Water is the first step of loosening up oil, dirt, and product buildup on your hair. Water is also vital for getting a rich lather, notes Lorean Cairns, co-founder and creative director of Fox & Jane. “Most shampoos are similar to a concentrate, so water helps dilute it so you’re able to easily spread it across the scalp.” Use warm water at this step to open up the cuticle.
2 Start shampooing at the roots.
Wintner suggests using a dime to quarter-sized amount, depending on hair length and density, and only adding more if needed. Since oil is produced at the scalp, you want to make sure you suds up there first. Start at the hairline and massage back towards your ends.

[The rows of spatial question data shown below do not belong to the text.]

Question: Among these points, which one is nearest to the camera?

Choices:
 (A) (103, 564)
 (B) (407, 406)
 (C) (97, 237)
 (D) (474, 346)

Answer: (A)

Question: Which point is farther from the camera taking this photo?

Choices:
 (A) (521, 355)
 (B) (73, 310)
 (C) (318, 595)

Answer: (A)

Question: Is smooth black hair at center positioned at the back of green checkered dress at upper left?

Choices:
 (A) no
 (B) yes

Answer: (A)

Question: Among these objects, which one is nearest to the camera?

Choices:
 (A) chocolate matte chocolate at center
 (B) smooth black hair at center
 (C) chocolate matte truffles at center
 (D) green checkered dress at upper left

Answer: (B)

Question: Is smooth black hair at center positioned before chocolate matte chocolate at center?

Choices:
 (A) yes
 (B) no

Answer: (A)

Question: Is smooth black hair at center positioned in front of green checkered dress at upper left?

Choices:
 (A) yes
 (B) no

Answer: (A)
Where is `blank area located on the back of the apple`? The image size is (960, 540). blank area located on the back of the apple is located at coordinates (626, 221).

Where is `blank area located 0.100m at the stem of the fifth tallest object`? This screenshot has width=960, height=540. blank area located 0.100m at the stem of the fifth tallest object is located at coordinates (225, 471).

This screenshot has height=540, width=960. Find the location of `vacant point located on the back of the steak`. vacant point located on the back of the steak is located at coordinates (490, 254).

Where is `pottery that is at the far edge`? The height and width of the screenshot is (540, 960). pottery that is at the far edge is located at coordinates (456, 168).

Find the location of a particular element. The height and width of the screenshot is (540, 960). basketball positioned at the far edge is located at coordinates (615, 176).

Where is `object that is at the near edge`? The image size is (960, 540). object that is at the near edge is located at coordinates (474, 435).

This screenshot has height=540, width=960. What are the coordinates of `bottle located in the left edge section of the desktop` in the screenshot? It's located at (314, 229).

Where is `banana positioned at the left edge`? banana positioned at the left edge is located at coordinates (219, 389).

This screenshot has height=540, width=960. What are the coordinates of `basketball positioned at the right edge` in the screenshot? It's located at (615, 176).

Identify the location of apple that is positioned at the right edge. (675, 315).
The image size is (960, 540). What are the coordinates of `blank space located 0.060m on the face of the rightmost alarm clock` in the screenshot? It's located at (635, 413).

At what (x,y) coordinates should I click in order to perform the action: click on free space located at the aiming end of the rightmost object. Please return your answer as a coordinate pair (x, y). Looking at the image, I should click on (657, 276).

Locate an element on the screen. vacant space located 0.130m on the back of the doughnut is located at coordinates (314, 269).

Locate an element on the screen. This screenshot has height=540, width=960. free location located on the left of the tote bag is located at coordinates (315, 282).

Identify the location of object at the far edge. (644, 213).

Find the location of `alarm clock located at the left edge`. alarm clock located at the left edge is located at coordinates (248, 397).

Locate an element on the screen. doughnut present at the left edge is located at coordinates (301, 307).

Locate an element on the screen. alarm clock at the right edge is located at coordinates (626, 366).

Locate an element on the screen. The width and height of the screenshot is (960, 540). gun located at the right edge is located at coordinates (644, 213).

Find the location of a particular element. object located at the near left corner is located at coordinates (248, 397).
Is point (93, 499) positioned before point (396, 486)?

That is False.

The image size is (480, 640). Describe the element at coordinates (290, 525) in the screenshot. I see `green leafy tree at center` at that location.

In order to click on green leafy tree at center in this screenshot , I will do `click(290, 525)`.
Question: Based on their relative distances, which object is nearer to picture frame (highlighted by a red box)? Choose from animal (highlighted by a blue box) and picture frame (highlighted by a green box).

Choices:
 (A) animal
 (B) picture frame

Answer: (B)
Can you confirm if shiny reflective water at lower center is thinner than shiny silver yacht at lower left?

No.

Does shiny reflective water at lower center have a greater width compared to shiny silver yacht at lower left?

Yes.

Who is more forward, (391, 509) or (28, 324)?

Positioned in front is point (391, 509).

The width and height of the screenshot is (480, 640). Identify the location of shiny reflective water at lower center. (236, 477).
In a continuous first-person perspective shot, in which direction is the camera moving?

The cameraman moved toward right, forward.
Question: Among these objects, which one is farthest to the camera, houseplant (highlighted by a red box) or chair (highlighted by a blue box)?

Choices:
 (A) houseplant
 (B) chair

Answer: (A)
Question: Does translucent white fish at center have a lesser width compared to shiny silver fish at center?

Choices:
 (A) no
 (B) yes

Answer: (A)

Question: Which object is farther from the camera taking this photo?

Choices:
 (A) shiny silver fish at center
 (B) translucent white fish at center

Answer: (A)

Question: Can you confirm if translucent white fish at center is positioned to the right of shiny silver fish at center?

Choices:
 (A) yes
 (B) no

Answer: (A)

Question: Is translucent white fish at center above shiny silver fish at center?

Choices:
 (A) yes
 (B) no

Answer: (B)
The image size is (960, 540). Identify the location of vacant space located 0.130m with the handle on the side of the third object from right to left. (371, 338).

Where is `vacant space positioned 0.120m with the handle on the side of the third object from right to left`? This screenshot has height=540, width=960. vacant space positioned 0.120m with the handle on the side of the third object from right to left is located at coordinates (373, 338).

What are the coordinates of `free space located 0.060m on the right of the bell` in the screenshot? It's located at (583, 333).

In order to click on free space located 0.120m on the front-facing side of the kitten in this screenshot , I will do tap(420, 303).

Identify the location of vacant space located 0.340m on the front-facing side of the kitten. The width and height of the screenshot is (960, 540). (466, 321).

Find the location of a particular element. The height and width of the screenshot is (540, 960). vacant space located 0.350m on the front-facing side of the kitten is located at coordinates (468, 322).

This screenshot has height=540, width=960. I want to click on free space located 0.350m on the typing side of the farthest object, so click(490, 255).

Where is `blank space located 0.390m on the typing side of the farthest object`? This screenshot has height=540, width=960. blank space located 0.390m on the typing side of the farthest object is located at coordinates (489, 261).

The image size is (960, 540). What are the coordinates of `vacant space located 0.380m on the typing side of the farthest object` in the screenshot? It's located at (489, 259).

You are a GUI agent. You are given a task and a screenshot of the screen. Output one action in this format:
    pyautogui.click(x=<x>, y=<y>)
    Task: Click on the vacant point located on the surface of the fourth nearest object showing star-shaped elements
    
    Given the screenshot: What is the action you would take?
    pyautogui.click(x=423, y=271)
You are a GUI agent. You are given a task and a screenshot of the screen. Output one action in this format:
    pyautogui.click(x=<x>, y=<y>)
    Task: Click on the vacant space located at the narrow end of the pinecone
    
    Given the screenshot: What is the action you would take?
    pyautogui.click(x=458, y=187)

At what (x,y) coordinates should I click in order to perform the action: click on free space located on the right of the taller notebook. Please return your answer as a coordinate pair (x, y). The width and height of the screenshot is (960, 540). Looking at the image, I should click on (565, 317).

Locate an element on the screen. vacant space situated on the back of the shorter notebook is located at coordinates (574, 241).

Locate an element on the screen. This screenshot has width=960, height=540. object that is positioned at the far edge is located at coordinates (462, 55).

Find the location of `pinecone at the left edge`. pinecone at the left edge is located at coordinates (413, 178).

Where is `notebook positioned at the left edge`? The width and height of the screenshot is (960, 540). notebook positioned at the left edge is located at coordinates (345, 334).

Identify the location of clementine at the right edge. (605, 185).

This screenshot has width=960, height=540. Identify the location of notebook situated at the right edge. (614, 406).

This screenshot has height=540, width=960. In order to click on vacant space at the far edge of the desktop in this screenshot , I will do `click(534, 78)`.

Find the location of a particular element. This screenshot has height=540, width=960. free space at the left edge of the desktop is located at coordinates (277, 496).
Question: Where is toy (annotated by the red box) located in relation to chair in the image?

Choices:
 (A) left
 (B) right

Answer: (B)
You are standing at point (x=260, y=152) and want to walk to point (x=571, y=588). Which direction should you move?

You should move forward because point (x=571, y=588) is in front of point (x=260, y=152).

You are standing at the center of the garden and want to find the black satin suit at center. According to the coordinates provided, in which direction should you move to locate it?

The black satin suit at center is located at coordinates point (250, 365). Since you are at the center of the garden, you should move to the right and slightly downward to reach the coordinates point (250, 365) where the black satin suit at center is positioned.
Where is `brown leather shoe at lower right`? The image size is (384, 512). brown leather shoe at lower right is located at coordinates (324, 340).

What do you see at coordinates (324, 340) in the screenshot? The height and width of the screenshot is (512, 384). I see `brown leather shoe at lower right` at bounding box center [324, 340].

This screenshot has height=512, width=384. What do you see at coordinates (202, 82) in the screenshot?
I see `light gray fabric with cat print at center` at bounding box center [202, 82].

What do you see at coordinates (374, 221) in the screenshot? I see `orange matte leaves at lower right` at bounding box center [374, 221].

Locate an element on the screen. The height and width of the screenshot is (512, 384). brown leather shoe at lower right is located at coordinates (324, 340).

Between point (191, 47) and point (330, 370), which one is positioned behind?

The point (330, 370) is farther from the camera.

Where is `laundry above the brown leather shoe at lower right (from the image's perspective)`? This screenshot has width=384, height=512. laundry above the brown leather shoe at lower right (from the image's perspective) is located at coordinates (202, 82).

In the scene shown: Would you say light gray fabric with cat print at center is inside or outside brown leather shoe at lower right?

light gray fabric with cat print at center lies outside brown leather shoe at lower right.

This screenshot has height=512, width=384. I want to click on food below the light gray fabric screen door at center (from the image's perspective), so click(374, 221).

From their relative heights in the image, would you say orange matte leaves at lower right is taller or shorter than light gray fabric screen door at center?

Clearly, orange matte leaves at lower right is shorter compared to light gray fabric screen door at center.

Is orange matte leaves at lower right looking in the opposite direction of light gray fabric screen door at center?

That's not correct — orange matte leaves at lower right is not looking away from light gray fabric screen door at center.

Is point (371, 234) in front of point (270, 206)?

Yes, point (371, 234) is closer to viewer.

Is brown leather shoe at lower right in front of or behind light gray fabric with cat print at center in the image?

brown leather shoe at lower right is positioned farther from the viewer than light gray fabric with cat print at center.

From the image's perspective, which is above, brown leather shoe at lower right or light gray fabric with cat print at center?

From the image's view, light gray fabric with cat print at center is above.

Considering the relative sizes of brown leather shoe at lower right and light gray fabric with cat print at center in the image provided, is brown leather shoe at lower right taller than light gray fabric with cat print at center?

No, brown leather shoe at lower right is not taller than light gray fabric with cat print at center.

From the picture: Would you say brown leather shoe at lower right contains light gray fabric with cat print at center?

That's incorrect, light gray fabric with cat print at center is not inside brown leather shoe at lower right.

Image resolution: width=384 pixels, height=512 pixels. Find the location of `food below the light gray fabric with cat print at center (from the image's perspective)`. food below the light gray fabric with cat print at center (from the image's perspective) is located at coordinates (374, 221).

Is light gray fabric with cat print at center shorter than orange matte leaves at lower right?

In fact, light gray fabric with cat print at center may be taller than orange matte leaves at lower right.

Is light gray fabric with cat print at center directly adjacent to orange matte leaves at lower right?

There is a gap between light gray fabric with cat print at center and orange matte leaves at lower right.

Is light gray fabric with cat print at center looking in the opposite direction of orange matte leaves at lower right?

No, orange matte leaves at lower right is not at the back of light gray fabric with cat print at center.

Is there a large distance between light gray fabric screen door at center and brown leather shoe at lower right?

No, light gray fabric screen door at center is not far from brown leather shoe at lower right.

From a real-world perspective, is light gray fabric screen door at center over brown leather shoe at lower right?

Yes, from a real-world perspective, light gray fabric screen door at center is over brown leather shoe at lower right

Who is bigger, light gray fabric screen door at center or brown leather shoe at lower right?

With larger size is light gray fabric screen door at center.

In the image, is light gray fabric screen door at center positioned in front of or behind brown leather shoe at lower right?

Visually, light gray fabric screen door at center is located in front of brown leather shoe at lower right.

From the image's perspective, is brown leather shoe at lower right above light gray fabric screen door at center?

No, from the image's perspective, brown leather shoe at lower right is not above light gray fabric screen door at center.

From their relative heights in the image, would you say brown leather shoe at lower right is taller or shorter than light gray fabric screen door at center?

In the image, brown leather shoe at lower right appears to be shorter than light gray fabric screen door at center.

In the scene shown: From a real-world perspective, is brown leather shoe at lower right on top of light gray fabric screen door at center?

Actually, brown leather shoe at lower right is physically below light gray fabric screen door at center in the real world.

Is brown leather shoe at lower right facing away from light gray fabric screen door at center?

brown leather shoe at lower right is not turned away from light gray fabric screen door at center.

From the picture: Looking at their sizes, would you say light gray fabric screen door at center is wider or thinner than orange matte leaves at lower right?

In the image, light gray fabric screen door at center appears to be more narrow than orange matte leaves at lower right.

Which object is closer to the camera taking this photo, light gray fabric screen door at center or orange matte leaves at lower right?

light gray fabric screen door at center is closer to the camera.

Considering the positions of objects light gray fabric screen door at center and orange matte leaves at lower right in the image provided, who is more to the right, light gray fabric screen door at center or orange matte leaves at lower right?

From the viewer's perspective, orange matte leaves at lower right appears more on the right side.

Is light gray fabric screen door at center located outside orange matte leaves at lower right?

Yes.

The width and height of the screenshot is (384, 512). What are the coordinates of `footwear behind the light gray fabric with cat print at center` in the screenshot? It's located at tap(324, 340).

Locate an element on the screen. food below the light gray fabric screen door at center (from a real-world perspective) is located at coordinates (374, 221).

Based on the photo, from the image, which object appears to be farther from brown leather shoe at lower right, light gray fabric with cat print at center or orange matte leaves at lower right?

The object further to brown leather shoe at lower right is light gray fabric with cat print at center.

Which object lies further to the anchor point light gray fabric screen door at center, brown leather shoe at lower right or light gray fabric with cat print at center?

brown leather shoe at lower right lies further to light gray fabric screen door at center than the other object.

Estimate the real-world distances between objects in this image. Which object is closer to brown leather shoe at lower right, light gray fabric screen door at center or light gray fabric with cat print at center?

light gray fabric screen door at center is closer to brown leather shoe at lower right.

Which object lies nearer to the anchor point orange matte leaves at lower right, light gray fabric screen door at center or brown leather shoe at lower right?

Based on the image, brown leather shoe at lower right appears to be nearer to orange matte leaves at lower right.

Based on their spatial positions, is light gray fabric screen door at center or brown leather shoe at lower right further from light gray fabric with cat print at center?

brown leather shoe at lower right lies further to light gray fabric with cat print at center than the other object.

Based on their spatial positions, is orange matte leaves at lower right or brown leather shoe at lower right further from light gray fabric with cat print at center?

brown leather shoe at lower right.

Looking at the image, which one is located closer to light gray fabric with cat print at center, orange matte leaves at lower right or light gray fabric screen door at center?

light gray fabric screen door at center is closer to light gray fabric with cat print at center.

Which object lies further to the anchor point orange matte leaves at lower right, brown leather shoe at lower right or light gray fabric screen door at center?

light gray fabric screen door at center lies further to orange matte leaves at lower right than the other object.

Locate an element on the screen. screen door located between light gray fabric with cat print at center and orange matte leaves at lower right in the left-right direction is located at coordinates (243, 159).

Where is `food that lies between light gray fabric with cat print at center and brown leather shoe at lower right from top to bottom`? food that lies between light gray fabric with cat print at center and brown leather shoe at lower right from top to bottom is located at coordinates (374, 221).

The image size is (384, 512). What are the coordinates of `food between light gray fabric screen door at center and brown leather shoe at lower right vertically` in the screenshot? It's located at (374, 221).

3 Scrub your scalp—not your hair.
A vigorous scrub is great for scalp health but can be too much for strands. You don’t want to rough up the cuticle, so try to gently “massage” the shampoo into your stands, not “scrunch” it.
4 Rinse and repeat if necessary.
If it’s been a while since you last washed your hair, the first shampoo application might not be as effective. Do it twice if you started with very greasy or product-laden hair. A good indicator of it’s still dirty after the first shampoo is if it doesn’t produce a robust lather.
5 Rinse shampoo thoroughly.
Your conditioner won’t be able to do its job if you have leftover shampoo lying around. Rinse thoroughly for at least three minutes—focusing on the back of the head and nape of the neck—to make sure all residue is gone. Cairns also advises wringing out hair thoroughly before applying conditioner so as to not dilute it.
6 Apply conditioner on bottom half of hair.
No matter your hair type or texture, keeping conditioner strictly on your ends is the best practice. After applying conditioner to your ends, use your fingers like a comb to rake the product through the length of hair. This will help evenly distribute product and remove tangles.
7 Rinse conditioner with cold water.
We all prefer warm water, but experts recommend dialing down the temperature for a final rinse. If you can stand it, rinsing out conditioner with cool water helps seal in nutrients and smooth the cuticle for shiny, smooth hair. It might not be the most comfortable, but your post-shower sheen will thank you.